Military graduate programs teach both ancient and contemporary military history. Military leaders, policymakers, and others who make decisions regarding war can benefit from examining past conflicts. Leaders, especially those without personal military experience can learn valuable lessons by exploring both the negative and positive consequence of conflicts and the impacts on society.
What Courses are Required in Military History Programs?
The content of military history graduate courses includes the study of wars and conflicts, leadership, and military strategy. The following are examples of courses offered in military history graduate programs.
This class provides an in-depth look at the war that was fought for American independence. Participants study the battles and campaigns that ensued between 1775 and 1783. Students compare the leadership styles of British and American officers. George Washington's role as a leader is an integral part of this course.
In this course, students examine the operations, strategies, and tactics of the civil war. Students look closely at the leadership of both the Union and Confederate armies. The relationship between commanders and subordinates is of particular interest in this course. Students also look at the impact on the war of the naval operations and the technology during that the era.
Students taking this course examine the events associated with the cold war between the United States and the Soviet Union.

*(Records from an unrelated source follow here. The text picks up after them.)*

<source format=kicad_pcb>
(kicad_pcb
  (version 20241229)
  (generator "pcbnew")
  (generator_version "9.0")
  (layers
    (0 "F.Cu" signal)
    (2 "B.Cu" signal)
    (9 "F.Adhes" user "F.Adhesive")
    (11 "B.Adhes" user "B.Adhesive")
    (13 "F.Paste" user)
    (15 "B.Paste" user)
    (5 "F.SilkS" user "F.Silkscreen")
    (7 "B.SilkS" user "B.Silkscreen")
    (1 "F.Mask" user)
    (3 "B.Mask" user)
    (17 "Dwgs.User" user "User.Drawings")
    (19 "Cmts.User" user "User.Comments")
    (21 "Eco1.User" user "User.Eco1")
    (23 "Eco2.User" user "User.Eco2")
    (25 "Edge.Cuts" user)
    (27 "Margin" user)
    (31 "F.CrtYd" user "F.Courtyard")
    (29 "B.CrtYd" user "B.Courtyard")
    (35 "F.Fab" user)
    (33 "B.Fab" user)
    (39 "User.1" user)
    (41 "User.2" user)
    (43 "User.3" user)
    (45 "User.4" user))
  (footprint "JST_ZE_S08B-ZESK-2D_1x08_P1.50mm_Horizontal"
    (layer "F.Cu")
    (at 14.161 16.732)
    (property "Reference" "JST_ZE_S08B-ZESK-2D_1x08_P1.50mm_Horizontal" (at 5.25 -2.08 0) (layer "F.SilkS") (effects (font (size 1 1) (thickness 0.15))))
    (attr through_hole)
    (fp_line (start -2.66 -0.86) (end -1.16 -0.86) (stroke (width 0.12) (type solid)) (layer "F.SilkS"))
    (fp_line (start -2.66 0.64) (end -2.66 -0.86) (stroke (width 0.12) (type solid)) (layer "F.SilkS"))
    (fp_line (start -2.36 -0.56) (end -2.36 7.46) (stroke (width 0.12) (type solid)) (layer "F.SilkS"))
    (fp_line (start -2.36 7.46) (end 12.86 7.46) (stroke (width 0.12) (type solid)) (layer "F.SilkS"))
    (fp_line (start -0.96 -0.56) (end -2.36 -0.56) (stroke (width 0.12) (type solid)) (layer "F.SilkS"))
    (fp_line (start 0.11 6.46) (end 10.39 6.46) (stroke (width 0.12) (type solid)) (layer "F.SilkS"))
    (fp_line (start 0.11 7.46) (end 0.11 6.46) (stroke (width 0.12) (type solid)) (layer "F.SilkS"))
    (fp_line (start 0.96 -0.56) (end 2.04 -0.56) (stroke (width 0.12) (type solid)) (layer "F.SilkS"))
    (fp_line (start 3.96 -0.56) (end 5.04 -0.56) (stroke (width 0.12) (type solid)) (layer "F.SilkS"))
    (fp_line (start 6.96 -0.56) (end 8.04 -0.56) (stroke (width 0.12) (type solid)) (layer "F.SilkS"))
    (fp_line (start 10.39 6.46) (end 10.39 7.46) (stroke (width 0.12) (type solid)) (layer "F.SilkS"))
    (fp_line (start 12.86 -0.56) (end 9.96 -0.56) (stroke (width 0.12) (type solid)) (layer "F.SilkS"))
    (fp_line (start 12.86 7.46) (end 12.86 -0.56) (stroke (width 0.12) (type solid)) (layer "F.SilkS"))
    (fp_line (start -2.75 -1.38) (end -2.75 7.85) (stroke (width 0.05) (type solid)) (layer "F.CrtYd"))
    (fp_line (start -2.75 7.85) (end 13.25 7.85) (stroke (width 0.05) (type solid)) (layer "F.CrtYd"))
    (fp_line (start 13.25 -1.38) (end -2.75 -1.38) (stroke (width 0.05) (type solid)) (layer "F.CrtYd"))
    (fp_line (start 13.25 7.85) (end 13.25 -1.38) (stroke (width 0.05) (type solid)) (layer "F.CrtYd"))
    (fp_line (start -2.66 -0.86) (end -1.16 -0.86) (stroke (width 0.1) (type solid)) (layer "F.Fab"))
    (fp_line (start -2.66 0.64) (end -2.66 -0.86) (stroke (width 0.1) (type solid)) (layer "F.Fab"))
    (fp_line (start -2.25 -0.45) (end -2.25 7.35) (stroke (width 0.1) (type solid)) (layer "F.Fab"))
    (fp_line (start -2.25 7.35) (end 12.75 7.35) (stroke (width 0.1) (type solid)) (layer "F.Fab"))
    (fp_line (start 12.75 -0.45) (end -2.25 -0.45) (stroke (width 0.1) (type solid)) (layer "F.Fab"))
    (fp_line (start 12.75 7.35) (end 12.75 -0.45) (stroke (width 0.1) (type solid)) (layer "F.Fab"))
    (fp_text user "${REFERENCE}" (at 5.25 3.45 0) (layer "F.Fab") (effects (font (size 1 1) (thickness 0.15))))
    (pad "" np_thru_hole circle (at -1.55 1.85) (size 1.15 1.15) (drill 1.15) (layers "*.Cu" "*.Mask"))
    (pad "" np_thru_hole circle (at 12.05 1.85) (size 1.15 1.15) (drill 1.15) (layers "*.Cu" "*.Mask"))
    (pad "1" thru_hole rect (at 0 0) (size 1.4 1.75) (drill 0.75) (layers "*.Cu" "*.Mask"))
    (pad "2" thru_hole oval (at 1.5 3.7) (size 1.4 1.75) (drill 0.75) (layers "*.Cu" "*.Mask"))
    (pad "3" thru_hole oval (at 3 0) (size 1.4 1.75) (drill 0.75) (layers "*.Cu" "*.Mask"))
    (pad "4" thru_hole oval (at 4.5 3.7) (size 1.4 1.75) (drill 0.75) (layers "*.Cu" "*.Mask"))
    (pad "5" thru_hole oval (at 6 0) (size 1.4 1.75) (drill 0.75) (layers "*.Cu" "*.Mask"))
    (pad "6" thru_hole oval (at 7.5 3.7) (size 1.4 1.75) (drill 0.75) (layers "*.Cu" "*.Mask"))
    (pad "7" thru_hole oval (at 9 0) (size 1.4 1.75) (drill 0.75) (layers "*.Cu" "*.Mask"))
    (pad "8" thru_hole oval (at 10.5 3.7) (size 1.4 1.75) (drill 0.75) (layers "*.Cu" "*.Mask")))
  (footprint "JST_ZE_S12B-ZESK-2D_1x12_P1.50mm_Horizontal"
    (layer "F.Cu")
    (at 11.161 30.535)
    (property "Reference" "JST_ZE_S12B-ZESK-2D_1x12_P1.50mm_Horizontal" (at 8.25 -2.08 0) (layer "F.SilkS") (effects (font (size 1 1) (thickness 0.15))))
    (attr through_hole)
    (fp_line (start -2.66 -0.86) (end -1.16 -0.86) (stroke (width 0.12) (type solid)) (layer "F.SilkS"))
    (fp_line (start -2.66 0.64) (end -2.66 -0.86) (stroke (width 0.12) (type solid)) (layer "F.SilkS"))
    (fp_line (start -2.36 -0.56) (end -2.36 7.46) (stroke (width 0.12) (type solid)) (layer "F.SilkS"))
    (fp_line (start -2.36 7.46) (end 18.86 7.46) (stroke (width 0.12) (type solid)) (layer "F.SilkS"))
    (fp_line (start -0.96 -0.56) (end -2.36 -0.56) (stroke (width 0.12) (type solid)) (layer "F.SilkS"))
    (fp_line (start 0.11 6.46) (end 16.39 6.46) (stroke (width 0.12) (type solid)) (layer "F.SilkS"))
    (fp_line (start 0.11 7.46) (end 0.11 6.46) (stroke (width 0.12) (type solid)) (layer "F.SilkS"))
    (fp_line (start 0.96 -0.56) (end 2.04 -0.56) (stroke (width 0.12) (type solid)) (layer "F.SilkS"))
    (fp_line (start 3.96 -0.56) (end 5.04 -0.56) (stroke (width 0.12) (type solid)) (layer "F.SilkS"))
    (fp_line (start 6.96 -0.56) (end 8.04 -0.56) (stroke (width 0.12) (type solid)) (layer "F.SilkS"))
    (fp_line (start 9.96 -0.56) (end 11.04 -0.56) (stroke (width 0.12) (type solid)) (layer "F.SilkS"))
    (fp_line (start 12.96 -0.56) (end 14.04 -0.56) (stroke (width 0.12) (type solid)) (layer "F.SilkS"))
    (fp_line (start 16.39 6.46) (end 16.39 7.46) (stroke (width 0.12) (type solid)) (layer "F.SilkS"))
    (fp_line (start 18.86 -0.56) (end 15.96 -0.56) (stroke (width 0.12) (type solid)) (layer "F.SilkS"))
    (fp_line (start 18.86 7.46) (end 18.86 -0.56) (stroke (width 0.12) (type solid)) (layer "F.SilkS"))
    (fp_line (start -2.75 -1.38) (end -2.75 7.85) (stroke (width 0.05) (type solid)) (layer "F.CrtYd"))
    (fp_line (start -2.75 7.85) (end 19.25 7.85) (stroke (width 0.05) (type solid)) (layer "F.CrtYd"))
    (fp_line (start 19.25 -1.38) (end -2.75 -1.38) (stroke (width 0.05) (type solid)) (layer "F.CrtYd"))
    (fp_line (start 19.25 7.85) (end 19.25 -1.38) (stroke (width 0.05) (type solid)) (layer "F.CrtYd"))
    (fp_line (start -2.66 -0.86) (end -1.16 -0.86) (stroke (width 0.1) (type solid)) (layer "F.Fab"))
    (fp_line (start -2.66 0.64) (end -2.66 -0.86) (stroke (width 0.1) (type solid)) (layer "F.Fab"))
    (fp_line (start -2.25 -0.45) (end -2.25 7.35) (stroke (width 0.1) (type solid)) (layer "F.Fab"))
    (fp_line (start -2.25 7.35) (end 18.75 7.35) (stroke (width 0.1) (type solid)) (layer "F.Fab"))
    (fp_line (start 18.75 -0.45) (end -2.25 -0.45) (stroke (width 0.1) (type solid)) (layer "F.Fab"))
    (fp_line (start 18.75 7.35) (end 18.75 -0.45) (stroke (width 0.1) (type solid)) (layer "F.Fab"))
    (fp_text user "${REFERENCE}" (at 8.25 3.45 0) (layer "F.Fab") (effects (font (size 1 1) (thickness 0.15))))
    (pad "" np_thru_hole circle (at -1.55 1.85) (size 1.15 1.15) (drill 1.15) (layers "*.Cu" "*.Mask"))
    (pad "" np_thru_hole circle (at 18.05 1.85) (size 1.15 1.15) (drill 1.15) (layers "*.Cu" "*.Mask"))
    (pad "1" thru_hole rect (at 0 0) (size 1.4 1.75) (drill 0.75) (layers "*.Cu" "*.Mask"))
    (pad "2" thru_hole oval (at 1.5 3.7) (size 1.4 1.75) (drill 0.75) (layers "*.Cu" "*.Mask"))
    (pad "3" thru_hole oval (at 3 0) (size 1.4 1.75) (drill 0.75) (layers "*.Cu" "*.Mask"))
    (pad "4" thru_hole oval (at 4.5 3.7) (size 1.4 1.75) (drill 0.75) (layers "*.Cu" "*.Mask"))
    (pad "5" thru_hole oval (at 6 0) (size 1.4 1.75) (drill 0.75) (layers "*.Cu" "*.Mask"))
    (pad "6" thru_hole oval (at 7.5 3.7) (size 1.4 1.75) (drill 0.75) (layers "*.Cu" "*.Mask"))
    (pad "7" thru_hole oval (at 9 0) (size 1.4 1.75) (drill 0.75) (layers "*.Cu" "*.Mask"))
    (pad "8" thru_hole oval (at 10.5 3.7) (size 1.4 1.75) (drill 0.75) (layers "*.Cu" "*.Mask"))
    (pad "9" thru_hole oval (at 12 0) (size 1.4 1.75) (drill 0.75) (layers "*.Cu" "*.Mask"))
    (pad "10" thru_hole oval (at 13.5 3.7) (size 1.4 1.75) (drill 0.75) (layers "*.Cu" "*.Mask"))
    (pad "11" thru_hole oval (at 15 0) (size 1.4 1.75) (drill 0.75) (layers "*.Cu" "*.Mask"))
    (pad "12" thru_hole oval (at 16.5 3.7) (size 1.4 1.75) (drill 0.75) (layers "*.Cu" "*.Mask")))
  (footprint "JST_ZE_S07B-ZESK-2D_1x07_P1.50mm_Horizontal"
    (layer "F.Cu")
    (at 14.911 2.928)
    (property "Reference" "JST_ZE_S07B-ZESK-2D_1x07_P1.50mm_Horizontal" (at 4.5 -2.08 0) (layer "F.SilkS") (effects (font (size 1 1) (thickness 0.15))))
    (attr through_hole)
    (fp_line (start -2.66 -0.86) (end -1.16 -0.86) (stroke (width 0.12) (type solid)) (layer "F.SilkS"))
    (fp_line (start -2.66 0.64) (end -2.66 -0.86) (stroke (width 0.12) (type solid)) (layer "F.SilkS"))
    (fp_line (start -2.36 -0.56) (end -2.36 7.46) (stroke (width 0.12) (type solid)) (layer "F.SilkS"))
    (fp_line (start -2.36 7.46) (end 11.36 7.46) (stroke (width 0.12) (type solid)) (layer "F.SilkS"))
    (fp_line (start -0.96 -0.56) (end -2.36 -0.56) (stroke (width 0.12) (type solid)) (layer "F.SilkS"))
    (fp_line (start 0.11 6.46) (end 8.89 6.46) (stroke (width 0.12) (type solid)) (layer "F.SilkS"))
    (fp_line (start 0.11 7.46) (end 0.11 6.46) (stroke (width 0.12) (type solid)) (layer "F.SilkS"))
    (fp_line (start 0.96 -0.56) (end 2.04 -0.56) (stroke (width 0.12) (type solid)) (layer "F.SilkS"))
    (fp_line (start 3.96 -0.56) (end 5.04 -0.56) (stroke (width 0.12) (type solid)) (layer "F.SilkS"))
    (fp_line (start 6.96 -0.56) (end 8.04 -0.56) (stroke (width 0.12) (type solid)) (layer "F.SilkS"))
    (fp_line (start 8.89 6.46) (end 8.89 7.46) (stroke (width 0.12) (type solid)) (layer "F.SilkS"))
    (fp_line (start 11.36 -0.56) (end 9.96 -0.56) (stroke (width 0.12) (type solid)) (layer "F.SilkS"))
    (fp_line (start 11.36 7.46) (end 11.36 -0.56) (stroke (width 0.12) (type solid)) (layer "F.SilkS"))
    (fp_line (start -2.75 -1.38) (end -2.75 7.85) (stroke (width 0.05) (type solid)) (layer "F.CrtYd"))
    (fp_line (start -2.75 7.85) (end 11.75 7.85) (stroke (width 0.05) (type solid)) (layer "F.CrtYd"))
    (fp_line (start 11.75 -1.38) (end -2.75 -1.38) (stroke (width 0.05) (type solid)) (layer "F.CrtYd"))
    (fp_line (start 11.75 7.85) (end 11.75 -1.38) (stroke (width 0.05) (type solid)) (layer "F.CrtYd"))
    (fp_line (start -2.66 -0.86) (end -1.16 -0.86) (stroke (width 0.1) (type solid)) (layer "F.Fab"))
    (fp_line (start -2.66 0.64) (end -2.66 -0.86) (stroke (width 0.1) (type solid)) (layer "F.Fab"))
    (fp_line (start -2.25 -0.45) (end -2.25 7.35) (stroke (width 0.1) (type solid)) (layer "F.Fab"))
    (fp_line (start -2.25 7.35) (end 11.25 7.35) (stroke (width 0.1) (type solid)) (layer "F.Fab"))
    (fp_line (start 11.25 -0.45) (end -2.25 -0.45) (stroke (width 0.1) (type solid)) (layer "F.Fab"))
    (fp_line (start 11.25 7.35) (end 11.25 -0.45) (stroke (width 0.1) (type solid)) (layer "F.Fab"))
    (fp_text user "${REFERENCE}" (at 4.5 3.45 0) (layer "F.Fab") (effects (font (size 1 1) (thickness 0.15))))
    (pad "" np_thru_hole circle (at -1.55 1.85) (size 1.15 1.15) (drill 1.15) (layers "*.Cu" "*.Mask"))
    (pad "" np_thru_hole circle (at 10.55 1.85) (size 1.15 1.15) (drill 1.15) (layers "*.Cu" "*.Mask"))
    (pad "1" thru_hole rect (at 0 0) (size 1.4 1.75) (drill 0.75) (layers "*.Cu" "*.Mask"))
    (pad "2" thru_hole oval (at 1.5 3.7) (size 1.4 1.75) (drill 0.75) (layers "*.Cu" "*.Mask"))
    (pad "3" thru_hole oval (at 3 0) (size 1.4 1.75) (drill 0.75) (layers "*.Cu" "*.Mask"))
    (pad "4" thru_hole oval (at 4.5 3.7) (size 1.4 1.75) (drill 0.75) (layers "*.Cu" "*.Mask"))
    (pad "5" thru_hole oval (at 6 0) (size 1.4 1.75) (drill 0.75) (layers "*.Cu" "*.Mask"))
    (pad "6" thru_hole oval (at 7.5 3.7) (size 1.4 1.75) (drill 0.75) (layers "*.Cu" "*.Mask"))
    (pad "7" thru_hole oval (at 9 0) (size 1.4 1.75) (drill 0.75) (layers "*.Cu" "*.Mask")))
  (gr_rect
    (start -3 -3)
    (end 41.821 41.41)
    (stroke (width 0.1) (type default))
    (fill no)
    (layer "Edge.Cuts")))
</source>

The effect of this long-running conflict on the international community, including Korea, Latin America, and Vietnam is a topic of discussion. Espionage, the Cuban Missile Crisis, the dismantling of the Berlin Wall and the end of the Cold War are other themes considered in this class.
Non-Western Military History
Non-western military history delves into the military culture of East Asia and other non-western areas of the world. The effect of non-western warfare on soldiers and civilians is examined. Cultural perspectives, military strategy, and tactics involved in non-western military operations are additional topics discussed in this class.
U.S. Military History
The history of the U.S. military is addressed from colonial times to the present. The U.S. military experience is examined through an evaluation of campaigns, policies, and strategies. Students also explore the impact of military conflicts on American society.
The thesis is usually the final course in a graduate program in military history. Students choose a research a topic or problem approved by the department and write a paper that describes the results of the research. Once thesis writing is complete and approved, the student must defend the research before a committee.
What are the Admission Requirements for Military History Graduate Programs
Admissions criteria for military history graduate programs are generally consistent with an institution's admission requirements for all graduate school applicants. But some military history graduate programs may also have departmental requirements like the submission of a writing sample. Typically, applicants must submit proof of a bachelor's degree, official transcripts, letters of recommendation, a resume, and a statement of purpose or intent. Some schools may also require the GRE or GMAT scores for military history graduate program applicants.
A military history graduate program can provide aspiring and current military officers with the knowledge and skills necessary for making sound decisions. Military leaders, policymakers, and history teachers all benefit from understanding both contemporary and ancient military history.